#Georgia #Switzerland, Three Georgian galleries present at Art Basel week, June 15-22, 2025
In the Premiere section of Art Basel LC Queisser (Tbilisi, Cologne) presents Tolia Astakhishvili, Ketuta Alexi-Meskhishvili and Simon Lässig.
The overarching principle of the presentation is the notion of boundarylessness between bodies, images, authorship, and narratives. Tolia Astakhishvili's architectural construction is merged with a photo-object by Ketuta Alexi-Meskhishvili, as an inner layer is Simon Lassig’s screen-based work marked by transparencies, stillness, and halted movements.
In the Statement section of Art Basel Gallery Artbeat (Tbilisi) presents installtion of Georgian artist Nika Kutateladze.

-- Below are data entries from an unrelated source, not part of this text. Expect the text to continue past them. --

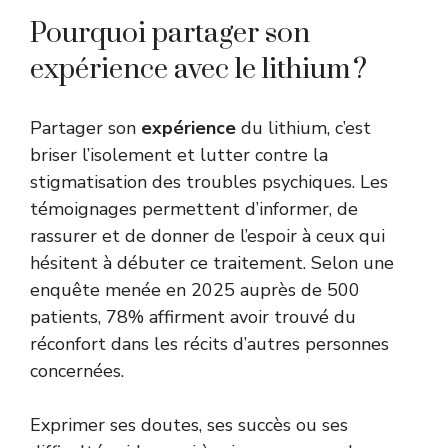
Pourquoi partager son
expérience avec le lithium ?
Partager son
expérience
du lithium, c’est
briser l’isolement et lutter contre la
stigmatisation des troubles psychiques. Les
témoignages permettent d’informer, de
rassurer et de donner de l’espoir à ceux qui
hésitent à débuter ce traitement. Selon une
enquête menée en 2025 auprès de 500
patients, 78% affirment avoir trouvé du
réconfort dans les récits d’autres personnes
concernées.
Exprimer ses doutes, ses succès ou ses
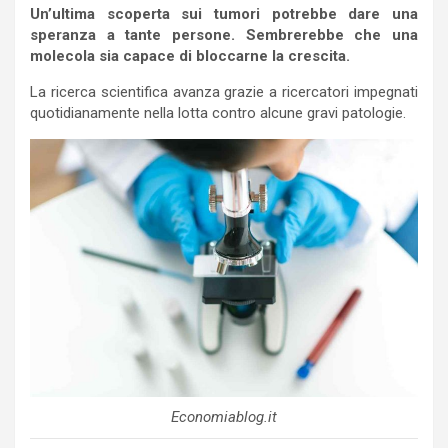
Un’ultima scoperta sui tumori potrebbe dare una
speranza a tante persone. Sembrerebbe che una
molecola sia capace di bloccarne la crescita.
La ricerca scientifica avanza grazie a ricercatori impegnati
quotidianamente nella lotta contro alcune gravi patologie.
Economiablog.it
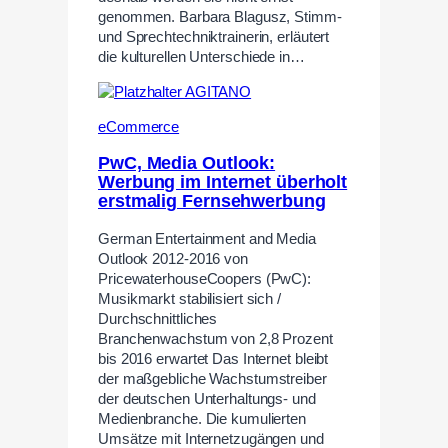
genommen. Barbara Blagusz, Stimm-
und Sprechtechniktrainerin, erläutert
die kulturellen Unterschiede in…
eCommerce
PwC, Media Outlook:
Werbung im Internet überholt
erstmalig Fernsehwerbung
German Entertainment and Media
Outlook 2012-2016 von
PricewaterhouseCoopers (PwC):
Musikmarkt stabilisiert sich /
Durchschnittliches
Branchenwachstum von 2,8 Prozent
bis 2016 erwartet Das Internet bleibt
der maßgebliche Wachstumstreiber
der deutschen Unterhaltungs- und
Medienbranche. Die kumulierten
Umsätze mit Internetzugängen und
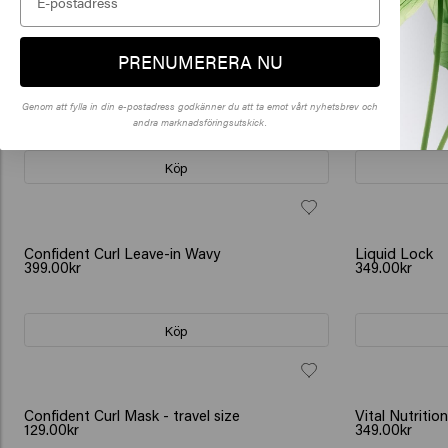
Klick
Köp
PRENUMERERA NU
🇺
Climate Control
Color Brillianz
299.00kr
129.00kr
Genom att fylla in din e-postadress godkänner du att ta emot vårt nyhetsbrev och
andra marknadsföringsutskick.
Köp
Confident Curl Leave-in Wavy
Liquid Lock
399.00kr
349.00kr
Köp
Confident Curl Mask - travel size
Vital Nutriti
129.00kr
349.00kr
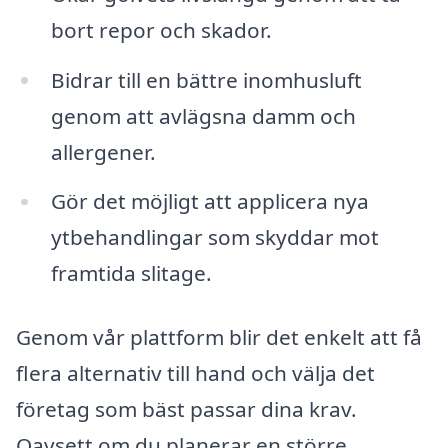
bort repor och skador.
Bidrar till en bättre inomhusluft
genom att avlägsna damm och
allergener.
Gör det möjligt att applicera nya
ytbehandlingar som skyddar mot
framtida slitage.
Genom vår plattform blir det enkelt att få
flera alternativ till hand och välja det
företag som bäst passar dina krav.
Oavsett om du planerar en större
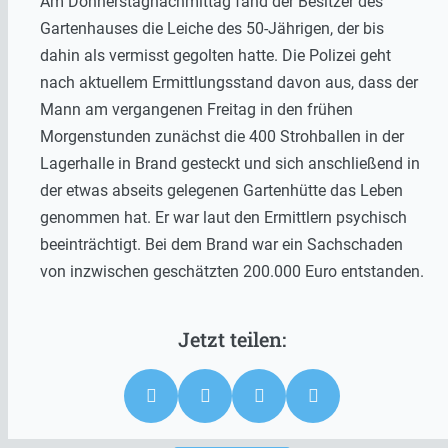
Am Donnerstagnachmittag fand der Besitzer des
Gartenhauses die Leiche des 50-Jährigen, der bis
dahin als vermisst gegolten hatte. Die Polizei geht
nach aktuellem Ermittlungsstand davon aus, dass der
Mann am vergangenen Freitag in den frühen
Morgenstunden zunächst die 400 Strohballen in der
Lagerhalle in Brand gesteckt und sich anschließend in
der etwas abseits gelegenen Gartenhütte das Leben
genommen hat. Er war laut den Ermittlern psychisch
beeinträchtigt. Bei dem Brand war ein Sachschaden
von inzwischen geschätzten 200.000 Euro entstanden.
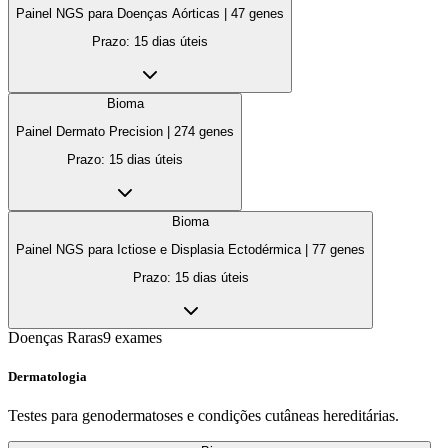
Painel NGS para Doenças Aórticas
|
47
genes
Prazo:
15 dias úteis
Bioma
Painel Dermato Precision
|
274
genes
Prazo:
15 dias úteis
Bioma
Painel NGS para Ictiose e Displasia Ectodérmica
|
77
genes
Prazo:
15 dias úteis
Doenças Raras
9
exames
Dermatologia
Testes para genodermatoses e condições cutâneas hereditárias.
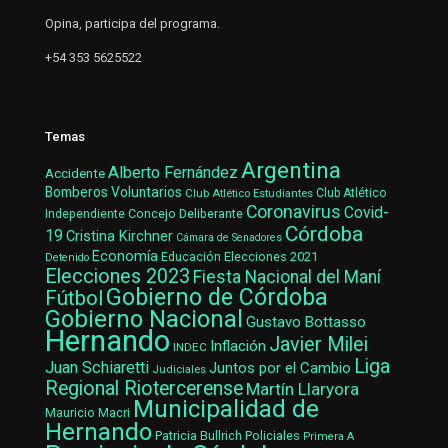
Opina, participa del programa.
+54 353 5625522
Temas
Argentina
Alberto Fernández
Accidente
Bomberos Voluntarios
Club Atlético Estudiantes
Club Atlético
Coronavirus
Covid-
Concejo Deliberante
Independiente
Córdoba
19
Cristina Kirchner
Cámara de Senadores
Economía
Elecciones 2021
Educación
Detenido
Elecciones 2023
Fiesta Nacional del Maní
Gobierno de Córdoba
Fútbol
Gobierno Nacional
Gustavo Bottasso
Hernando
Javier Milei
Inflación
INDEC
Liga
Juan Schiaretti
Juntos por el Cambio
Judiciales
Regional Riotercerense
Martín Llaryora
Municipalidad de
Mauricio Macri
Hernando
Patricia Bullrich
Policiales
Primera A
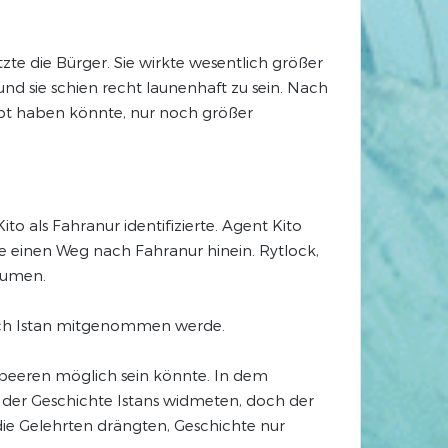
te die Bürger. Sie wirkte wesentlich größer
nd sie schien recht launenhaft zu sein. Nach
abt haben könnte, nur noch größer
o als Fahranur identifizierte. Agent Kito
 einen Weg nach Fahranur hinein. Rytlock,
äumen.
 nach Istan mitgenommen werde.
peeren möglich sein könnte. In dem
der Geschichte Istans widmeten, doch der
e Gelehrten drängten, Geschichte nur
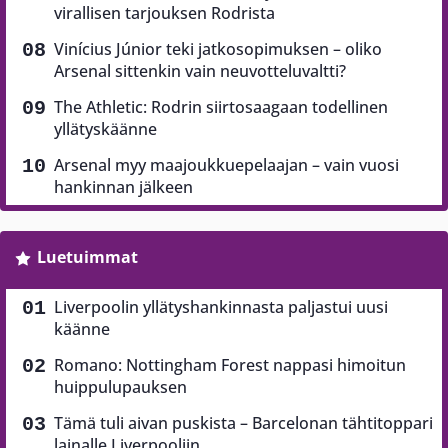
virallisen tarjouksen Rodrista
Vinícius Júnior teki jatkosopimuksen – oliko
Arsenal sittenkin vain neuvotteluvaltti?
The Athletic: Rodrin siirtosaagaan todellinen
yllätyskäänne
Arsenal myy maajoukkuepelaajan – vain vuosi
hankinnan jälkeen
Luetuimmat
Liverpoolin yllätyshankinnasta paljastui uusi
käänne
Romano: Nottingham Forest nappasi himoitun
huippulupauksen
Tämä tuli aivan puskista – Barcelonan tähtitoppari
lainalle Liverpooliin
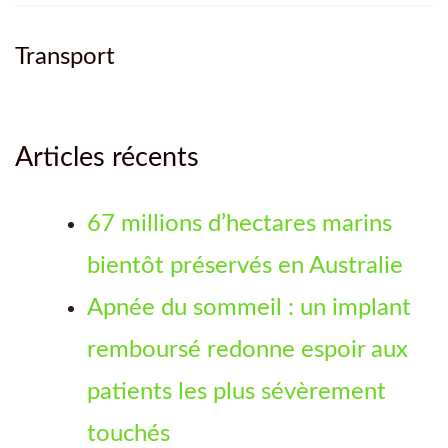
Transport
Articles récents
67 millions d’hectares marins
bientôt préservés en Australie
Apnée du sommeil : un implant
remboursé redonne espoir aux
patients les plus sévèrement
touchés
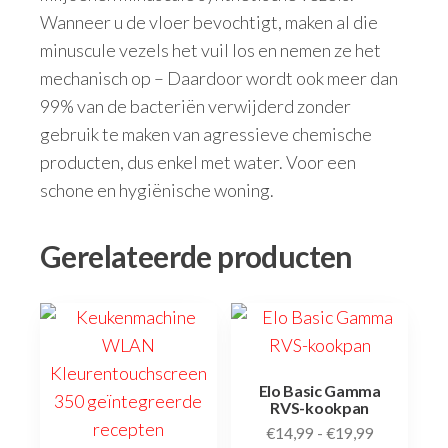
Wanneer u de vloer bevochtigt, maken al die
minuscule vezels het vuil los en nemen ze het
mechanisch op – Daardoor wordt ook meer dan
99% van de bacteriën verwijderd zonder
gebruik te maken van agressieve chemische
producten, dus enkel met water. Voor een
schone en hygiënische woning.
Gerelateerde producten
Elo Basic Gamma
RVS-kookpan
€
14,99
-
€
19,99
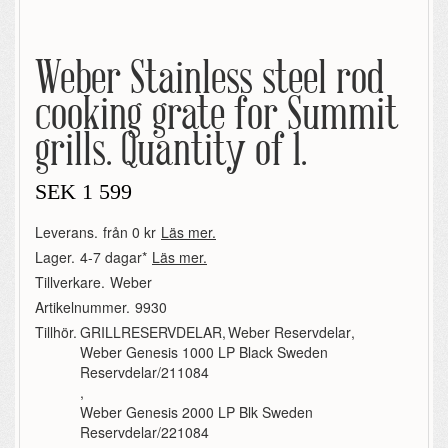
Weber Stainless steel rod
cooking grate for Summit
grills. Quantity of 1.
SEK
1 599
Leverans.
från 0 kr
Läs mer.
Lager.
4-7 dagar*
Läs mer.
Tillverkare.
Weber
Artikelnummer.
9930
Tillhör.
GRILLRESERVDELAR
,
Weber Reservdelar
,
Weber Genesis 1000 LP Black Sweden
Reservdelar/211084
,
Weber Genesis 2000 LP Blk Sweden
Reservdelar/221084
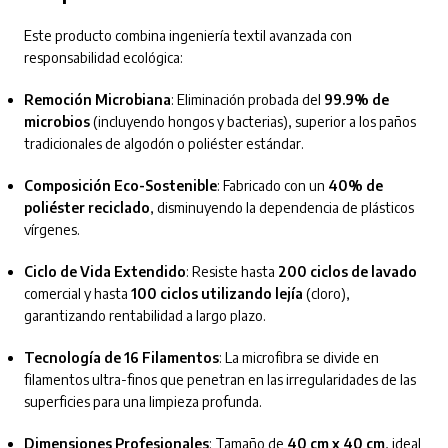
Este producto combina ingeniería textil avanzada con
responsabilidad ecológica:
Remoción Microbiana
: Eliminación probada del
99.9% de
microbios
(incluyendo hongos y bacterias), superior a los paños
tradicionales de algodón o poliéster estándar.
Composición Eco-Sostenible
: Fabricado con un
40% de
poliéster reciclado
, disminuyendo la dependencia de plásticos
vírgenes.
Ciclo de Vida Extendido
: Resiste hasta
200 ciclos de lavado
comercial y hasta
100 ciclos utilizando lejía
(cloro),
garantizando rentabilidad a largo plazo.
Tecnología de 16 Filamentos
: La microfibra se divide en
filamentos ultra-finos que penetran en las irregularidades de las
superficies para una limpieza profunda.
Dimensiones Profesionales
: Tamaño de
40 cm x 40 cm
, ideal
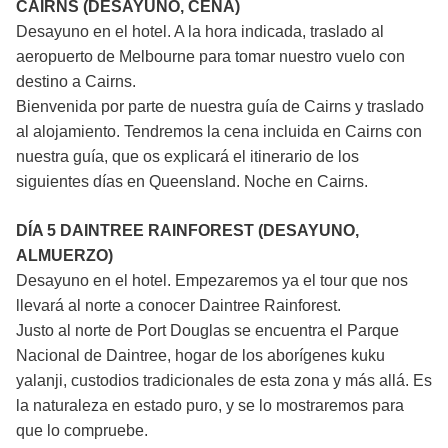
CAIRNS (DESAYUNO, CENA)
Desayuno en el hotel. A la hora indicada, traslado al
aeropuerto de Melbourne para tomar nuestro vuelo con
destino a Cairns.
Bienvenida por parte de nuestra guía de Cairns y traslado
al alojamiento. Tendremos la cena incluida en Cairns con
nuestra guía, que os explicará el itinerario de los
siguientes días en Queensland. Noche en Cairns.
DÍA 5 DAINTREE RAINFOREST (DESAYUNO,
ALMUERZO)
Desayuno en el hotel. Empezaremos ya el tour que nos
llevará al norte a conocer Daintree Rainforest.
Justo al norte de Port Douglas se encuentra el Parque
Nacional de Daintree, hogar de los aborígenes kuku
yalanji, custodios tradicionales de esta zona y más allá. Es
la naturaleza en estado puro, y se lo mostraremos para
que lo compruebe.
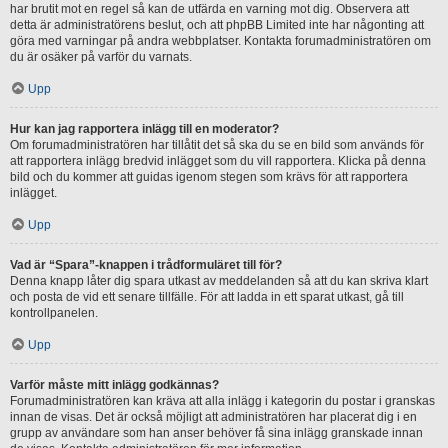
har brutit mot en regel så kan de utfärda en varning mot dig. Observera att
detta är administratörens beslut, och att phpBB Limited inte har någonting att
göra med varningar på andra webbplatser. Kontakta forumadministratören om
du är osäker på varför du varnats.
Upp
Hur kan jag rapportera inlägg till en moderator?
Om forumadministratören har tillåtit det så ska du se en bild som används för
att rapportera inlägg bredvid inlägget som du vill rapportera. Klicka på denna
bild och du kommer att guidas igenom stegen som krävs för att rapportera
inlägget.
Upp
Vad är “Spara”-knappen i trådformuläret till för?
Denna knapp låter dig spara utkast av meddelanden så att du kan skriva klart
och posta de vid ett senare tillfälle. För att ladda in ett sparat utkast, gå till
kontrollpanelen.
Upp
Varför måste mitt inlägg godkännas?
Forumadministratören kan kräva att alla inlägg i kategorin du postar i granskas
innan de visas. Det är också möjligt att administratören har placerat dig i en
grupp av användare som han anser behöver få sina inlägg granskade innan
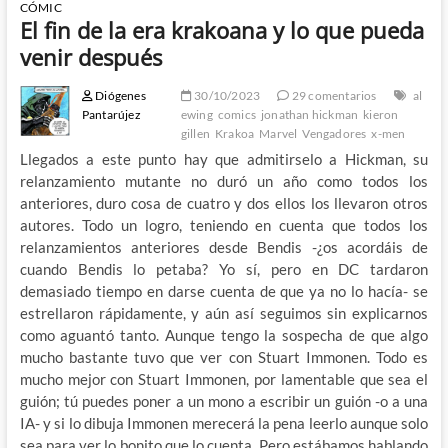
CÓMIC
El fin de la era krakoana y lo que pueda
venir después
Diógenes
30/10/2023
29 comentarios
al
Pantarújez
ewing
comics
jonathan hickman
kieron
gillen
Krakoa
Marvel
Vengadores
x-men
Llegados a este punto hay que admitirselo a Hickman, su
relanzamiento mutante no duró un año como todos los
anteriores, duro cosa de cuatro y dos ellos los llevaron otros
autores. Todo un logro, teniendo en cuenta que todos los
relanzamientos anteriores desde Bendis -¿os acordáis de
cuando Bendis lo petaba? Yo sí, pero en DC tardaron
demasiado tiempo en darse cuenta de que ya no lo hacía- se
estrellaron rápidamente, y aún así seguimos sin explicarnos
como aguantó tanto. Aunque tengo la sospecha de que algo
mucho bastante tuvo que ver con Stuart Immonen. Todo es
mucho mejor con Stuart Immonen, por lamentable que sea el
guión; tú puedes poner a un mono a escribir un guión -o a una
IA- y si lo dibuja Immonen merecerá la pena leerlo aunque solo
sea para ver lo bonito que lo cuenta. Pero estábamos hablando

Through a compelling interplay of painting and spatial transformation, Kutateladze turns the booth into a fragmented domestic interior—an evocative, site-specific installation that echoes a typical living room in a depopulated mountain village in western Georgia. The experience begins with a narrow corridor, guiding visitors into an enclosed, home-like environment. Yet, this space is more layered than it first appears. Its walls carry more than they enclose, offering access to unseen dimensions shaped by memory, dream, and displacement.
At Basel Social Club Gallery Artbeat (Tbilisi) presents works of Georgian artist Maia Naveriani. “For almost two decades, I have been working predominantly on drawings. The act of drawing for me is a very delicate exercise, requiring deep intuitive trust in the process itself, whether it is small-scale works where the signs can appear very directly and quickly, or large-scale works that demand a complex psychological and technical approach. It is this full intuitive flow and irrational approach to the language of drawing that transcends me into another, ultimate and yet unknown space with no past or future, just the intangible present and the countless possibilities to investigate and reflect on it” Maia Naveriani.
At Basel Social Club E.A. Shared Space (Tbilisi) presents works of Georgian artists Tekla Aslanishvili and Andro Eradze.
Tekla Aslanishvili (b. 1988) is an artist, filmmaker, and essayist based between Berlin and Tbilisi. In her practice, she observes the shifting relations between governments, people, and their territories through the lens of large-scale infrastructure projects.
Andro Eradze (b.1993, GE) lives and works in Tbilisi, Georgia. His works meditate on the qualitative nature of images, still as well as moving. Working primarily in Georgia, Eradze experiments with introducing narratives to the outskirts of human habitation, in the literal and figurative sense. The feeling of an uncanny, non-anthropocentric presence in his works invites the viewer to the liminal space among the subjective and the visceral, between cognition, perception, and the alien otherness of non-human experience. Animals, objects, plants, and digital artifacts permeate a sense of presence in a landscape that exists simultaneously parallel and entangled with human experience. Eradze’s practice investigates the potentiality of animism as a method. Photography, installations, experimental cinema practices, and video blend into a project contemplating the fading present, in which the Anthropocene is faltering, and everything operates independently of it. Building upon the legacy of alternative approaches to reality—surrealism and magical realism—his images blur the distinction between the imaginary and the real.